About this exercise: Copy out, from the data, each line containing the string "nutrient".

Records from a collection
════════════════════

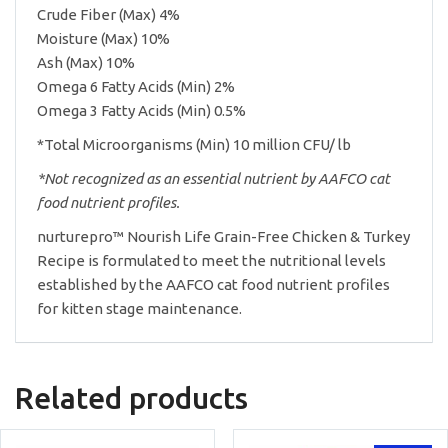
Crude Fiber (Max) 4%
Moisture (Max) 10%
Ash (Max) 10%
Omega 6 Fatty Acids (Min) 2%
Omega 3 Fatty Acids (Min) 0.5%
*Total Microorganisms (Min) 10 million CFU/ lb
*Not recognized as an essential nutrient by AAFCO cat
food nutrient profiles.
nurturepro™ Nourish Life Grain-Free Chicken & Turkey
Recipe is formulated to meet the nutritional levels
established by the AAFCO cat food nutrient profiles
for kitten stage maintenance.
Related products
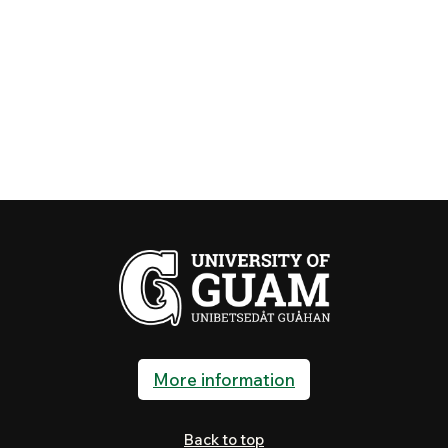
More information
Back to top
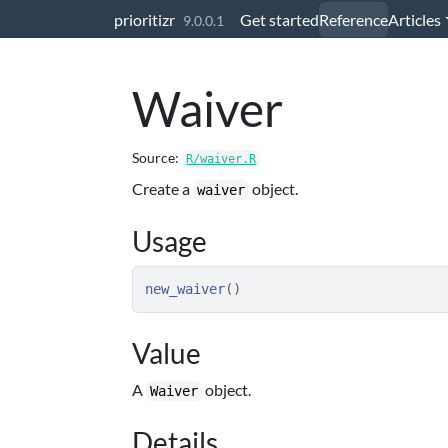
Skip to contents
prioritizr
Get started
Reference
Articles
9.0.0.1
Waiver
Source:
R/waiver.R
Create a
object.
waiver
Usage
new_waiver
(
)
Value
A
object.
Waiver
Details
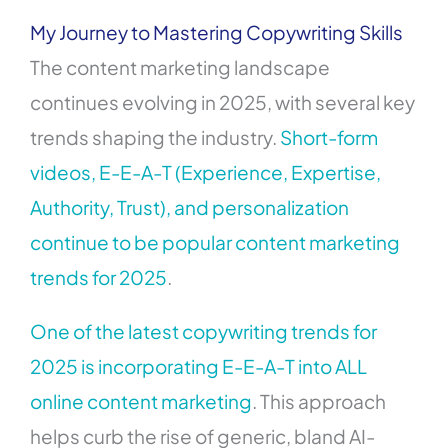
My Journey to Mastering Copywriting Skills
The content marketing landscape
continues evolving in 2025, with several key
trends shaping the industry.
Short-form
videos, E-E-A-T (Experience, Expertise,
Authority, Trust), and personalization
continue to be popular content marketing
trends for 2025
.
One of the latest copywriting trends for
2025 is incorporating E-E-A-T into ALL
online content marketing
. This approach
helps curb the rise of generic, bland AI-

════════════════════

Output of the exercise:
*Not recognized as an essential nutrient by AAFCO cat
food nutrient profiles.
established by the AAFCO cat food nutrient profiles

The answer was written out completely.